BROWN RICE AND SALMON PATTIES
Prep time 20 mins Cooking time 45 mins Serves 4
2 1/2 tbsp olive oil 3 spring onions, trimmed, finely chopped 2 garlic cloves, crushed 1/2 cup medium grain brown rice, cooked 415g canned red salmon, drained, skin and bones removed, flaked 2 tbsp finely chopped coriander 1/2 cup low-fat grated cheddar 125g green beans, thinly sliced 2 tbsp wholemeal plain flour 1 egg, lightly beaten 1 tbsp kecap manis Yogurt-based dipping sauce, to serve
Heat 2 tsp oil in a non-stick frying pan over medium heat. Add spring onion and garlic. Fry until onion has softened, 2 minutes. Take it off the heat and mix with cooked rice. Let it cool completely, then add salmon, coriander, cheese, beans, flour, egg and kecap manis. Season with pepper. Mix well.

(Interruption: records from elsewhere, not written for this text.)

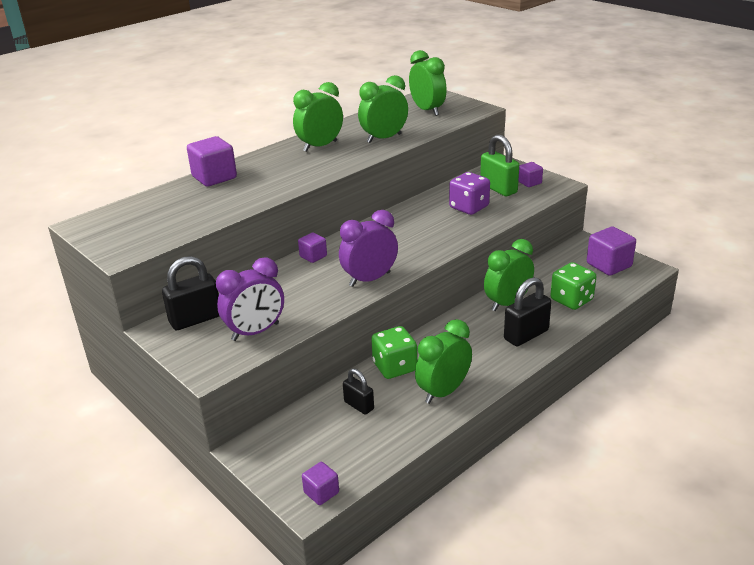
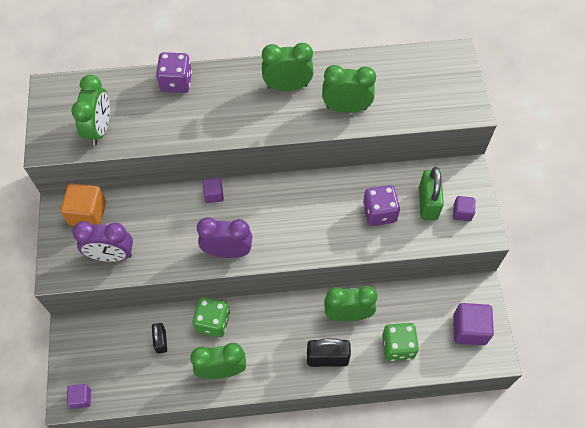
camera: 35 degrees right, 30 degrees up
black padlock [162,256,219,330] -> orange cube [60,183,106,226]
purple cube [187,136,237,187] -> purple dice [156,52,192,93]
green clock [409,50,447,116] -> green clock moved to [71,75,110,146]

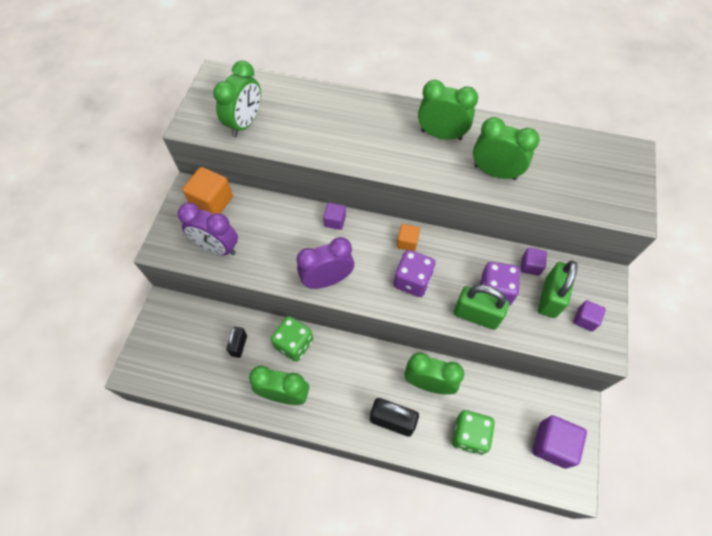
camera: 20 degrees right, 0 degrees up
purple cube [67,384,91,409] -> purple cube moved to [521,248,547,276]
purple dice [156,52,192,93] -> purple dice moved to [394,250,436,297]
purple clock [197,217,252,258] -> purple clock turned 45 degrees counterclockwise [297,237,354,289]
none -> orange cube [397,224,420,251]
none -> green padlock [454,285,509,330]

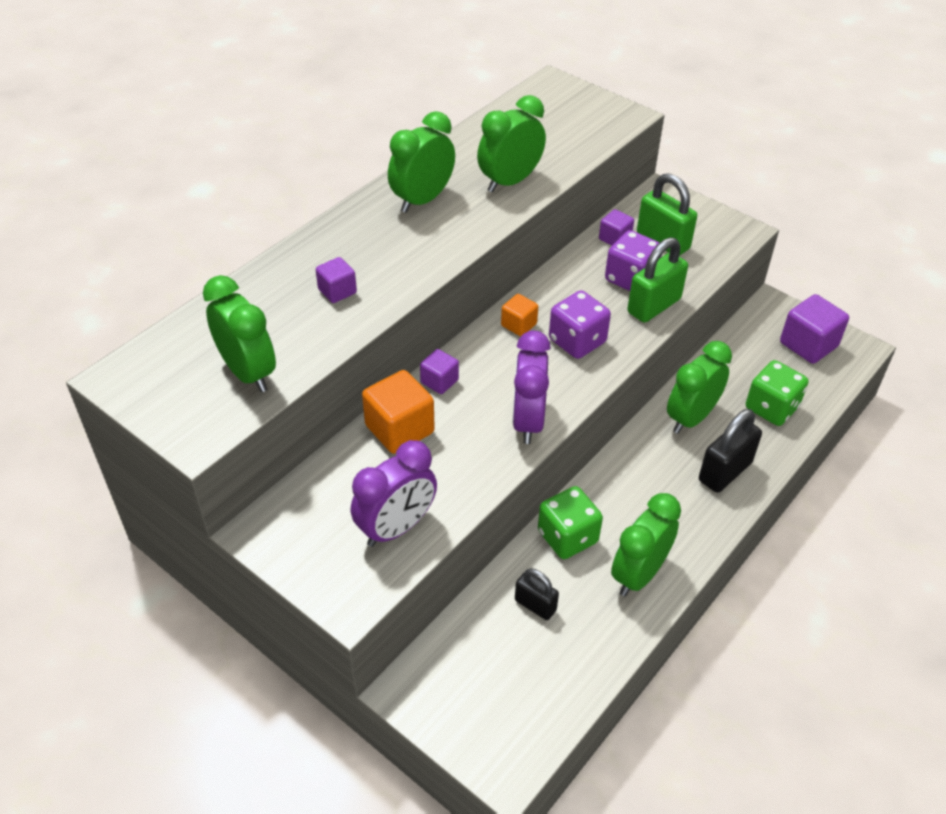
camera: 65 degrees left, 15 degrees down
orange cube [182,167,233,214] -> orange cube moved to [362,370,435,454]
purple cube [573,300,606,331] -> purple cube moved to [316,257,357,303]

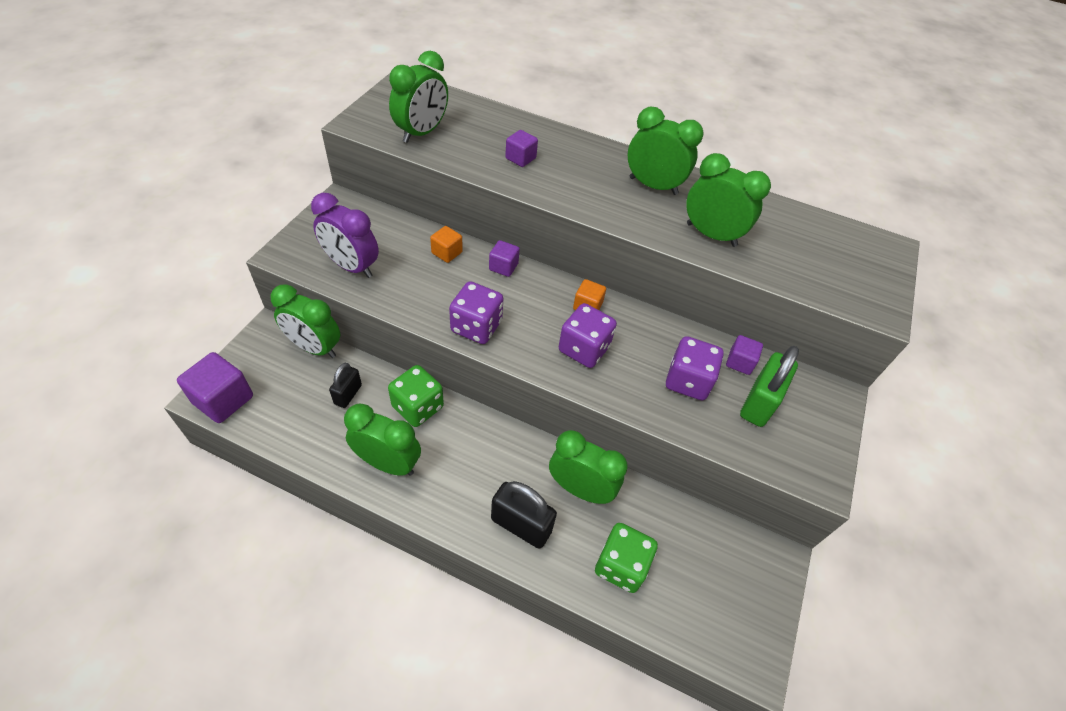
camera: 70 degrees right, 5 degrees up
orange cube [362,370,435,454] -> orange cube [430,226,463,263], size x0.57
purple clock [512,331,551,444] -> purple dice [449,281,503,344]
green padlock [627,237,688,323] -> none
purple cube [780,294,849,364] -> purple cube moved to [177,352,253,423]
none -> green clock [270,284,341,358]

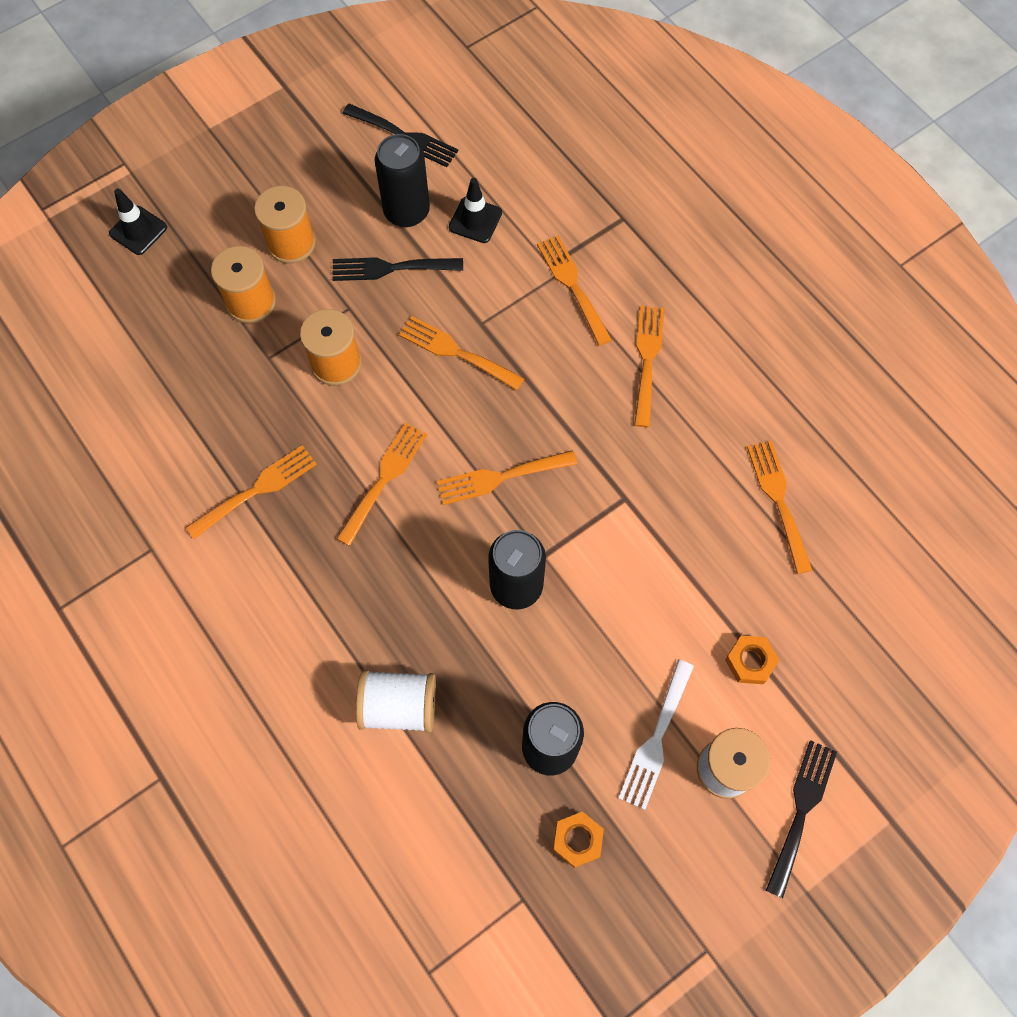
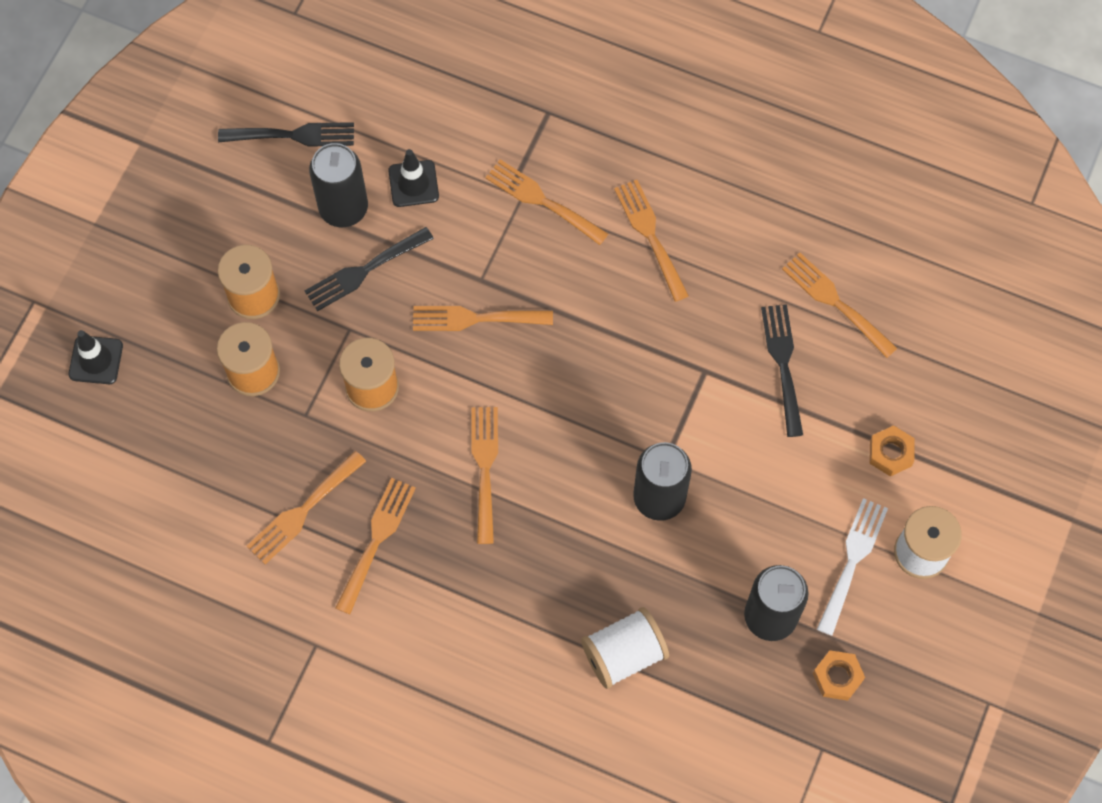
camera: 30 degrees left, 0 degrees up
orange fork [437,450,577,505] -> orange fork moved to [247,451,366,564]
white fork [619,660,694,810] -> white fork turned 150 degrees counterclockwise [817,498,888,636]
black fork [766,740,837,898] -> black fork moved to [761,304,803,437]

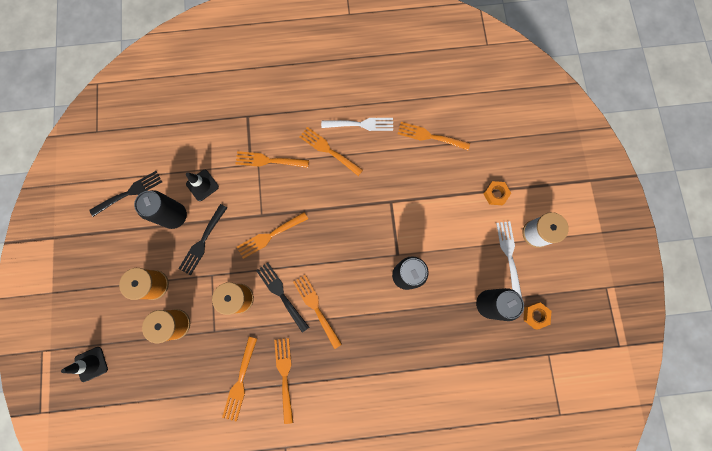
camera: 30 degrees left, 10 degrees up
white spool [581,607,669,689] -> none
black fork [761,304,803,437] -> black fork moved to [256,262,309,333]
none -> white fork [321,118,393,131]

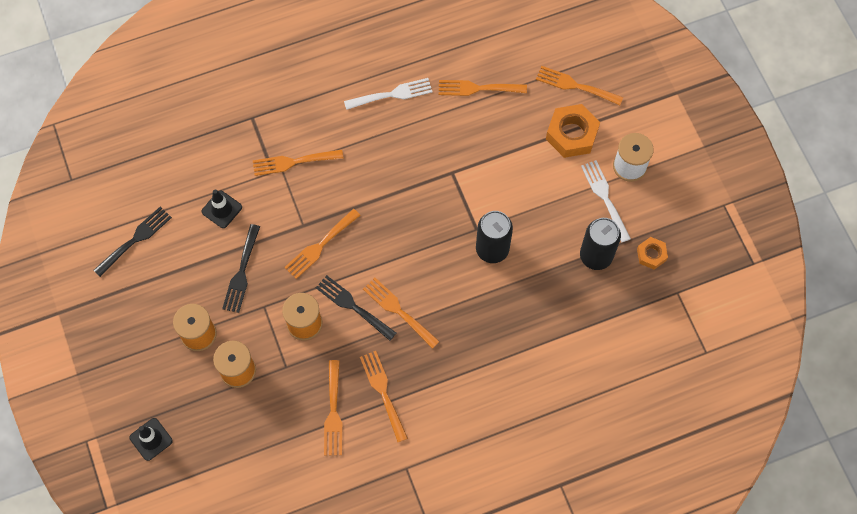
camera: 15 degrees left, 10 degrees down
black can [134,190,187,229] -> none
orange fork [299,127,363,176] -> orange fork moved to [536,66,623,105]
orange nut [483,181,511,205] -> orange nut [546,104,600,158], size x1.78

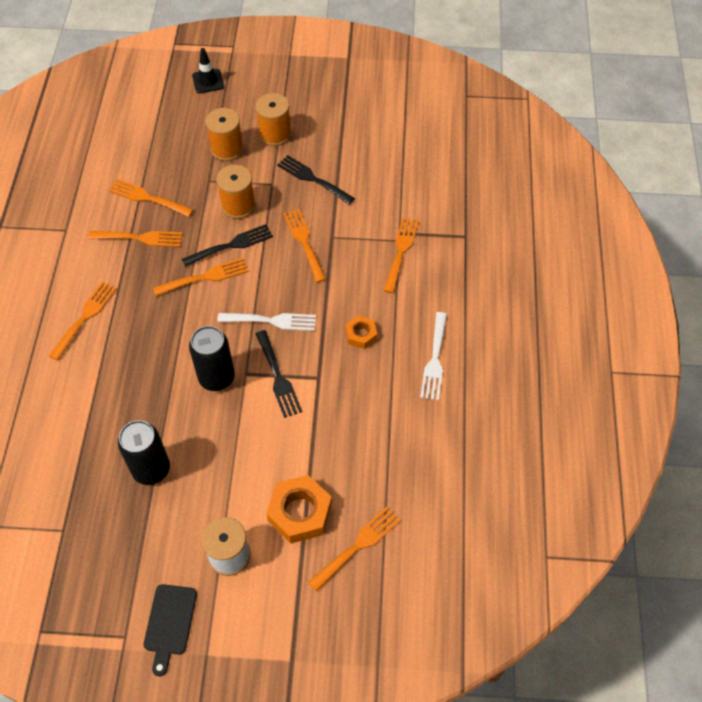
camera: 115 degrees right, 10 degrees down
black fork [94,207,172,277] -> black fork moved to [256,330,302,418]
black traffic cone [201,189,242,228] -> none
orange fork [439,80,527,96] -> orange fork moved to [49,282,117,361]
white fork [581,160,631,242] -> white fork moved to [217,313,316,331]
orange nut [637,237,668,269] -> orange nut moved to [345,315,377,349]
none -> black cutting board [144,584,197,676]

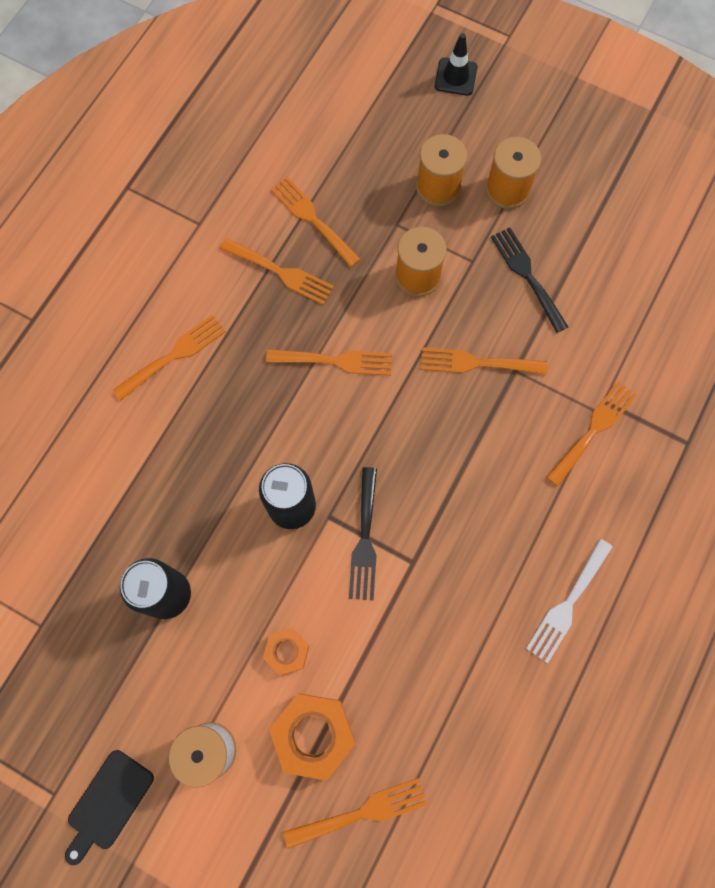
camera: 25 degrees right, 15 degrees up
black fork [182,224,273,267] -> none
white fork [217,313,316,331] -> none
orange fork [283,209,326,283] -> orange fork turned 90 degrees counterclockwise [421,347,548,375]
orange nut [345,315,377,349] -> orange nut moved to [263,628,309,675]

Divide the mixture into lemon-size portions and shape into patties. Place on a large tray lined with baking paper. Refrigerate for 30 minutes or until firm. Heat remaining oil in a large non-stick frying pan over medium heat. Cook patties, in batches, for 2 minutes each side or until golden.
Serve them hot with the dipping sauce.